Limit laws and automorphism groups of random nonrigid structures

TL;DR

This paper explores the asymptotic behavior and logical limit laws of classes of finite structures with complex automorphism groups, extending known results about rigidity and zero-one laws.

Contribution

It introduces a hierarchy of nonrigid structures based on automorphism complexity and proves that each level satisfies a logical limit law but not a zero-one law, with convergence results for structure counts.

Findings

Hierarchy of structures with automorphism groups analyzed

Each hierarchy level satisfies a logical limit law

Ratios of structure counts converge to rational numbers or infinity

Abstract

A systematic study is made, for an arbitrary finite relational language with at least one symbol of arity at least 2, of classes of nonrigid finite structures.

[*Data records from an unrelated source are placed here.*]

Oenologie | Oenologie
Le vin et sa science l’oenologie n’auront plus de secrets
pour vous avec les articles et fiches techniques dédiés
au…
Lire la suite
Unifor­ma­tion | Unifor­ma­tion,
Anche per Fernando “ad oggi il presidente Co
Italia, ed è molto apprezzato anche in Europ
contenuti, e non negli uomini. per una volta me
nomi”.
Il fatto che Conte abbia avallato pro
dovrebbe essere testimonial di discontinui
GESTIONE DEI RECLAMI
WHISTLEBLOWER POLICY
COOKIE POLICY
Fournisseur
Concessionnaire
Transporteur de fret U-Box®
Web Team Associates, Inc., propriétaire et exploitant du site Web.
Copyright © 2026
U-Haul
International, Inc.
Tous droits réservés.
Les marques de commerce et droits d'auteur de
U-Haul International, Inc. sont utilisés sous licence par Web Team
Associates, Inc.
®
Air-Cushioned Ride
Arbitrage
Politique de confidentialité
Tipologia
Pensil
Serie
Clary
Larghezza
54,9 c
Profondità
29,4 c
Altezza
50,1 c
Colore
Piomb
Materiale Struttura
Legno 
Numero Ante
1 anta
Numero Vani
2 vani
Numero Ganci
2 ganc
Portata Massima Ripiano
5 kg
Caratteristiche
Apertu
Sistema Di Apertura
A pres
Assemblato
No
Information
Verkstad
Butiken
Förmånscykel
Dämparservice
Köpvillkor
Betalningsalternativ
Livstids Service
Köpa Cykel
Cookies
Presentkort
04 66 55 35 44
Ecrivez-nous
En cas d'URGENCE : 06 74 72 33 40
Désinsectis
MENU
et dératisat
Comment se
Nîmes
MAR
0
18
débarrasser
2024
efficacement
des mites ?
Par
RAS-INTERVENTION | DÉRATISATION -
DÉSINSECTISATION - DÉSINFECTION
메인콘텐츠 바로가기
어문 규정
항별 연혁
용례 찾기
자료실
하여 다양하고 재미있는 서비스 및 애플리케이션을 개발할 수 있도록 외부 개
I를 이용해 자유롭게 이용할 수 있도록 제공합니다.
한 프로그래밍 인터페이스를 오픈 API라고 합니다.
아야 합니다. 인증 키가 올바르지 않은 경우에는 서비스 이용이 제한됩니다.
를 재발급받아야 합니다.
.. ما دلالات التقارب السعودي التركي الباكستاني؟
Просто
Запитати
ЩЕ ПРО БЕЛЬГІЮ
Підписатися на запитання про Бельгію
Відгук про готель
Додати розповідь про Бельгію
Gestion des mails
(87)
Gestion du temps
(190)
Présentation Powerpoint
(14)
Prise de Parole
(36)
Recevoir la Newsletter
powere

The well known results that almost all finite structures are rigid and that the class of finite structures has a zero-one law are, in the present context, the first layer in a hierarchy of classes of finite structures with increasingly more complex automorphism groups. Such a hierarchy can be defined in more than one way. For example, the $k$th level of the hierarchy can consist of all structures having at least $k$ elements which are moved by some automorphism. Or we can consider, for any finite group $G$, all finite structures $\mathcal{M}$ such that $G$ is a subgroup of the group of autmorphisms of $\mathcal{M}$; in this case the "hierarchy" is a partial order. In both cases, as well as variants of them, each "level" satisfies a logical limit law, but not a zero-one law (unless $k = 0$ or $G$ is trivial). Moreover, the number of (labelled or unlabelled) $n$-element structures in one place of the hierarchy divided by the number of $n$-element structures in another place always converges to a rational number or to $\infty$ as $n \to \infty$. All instances of the respective result are proved by an essentially uniform argument.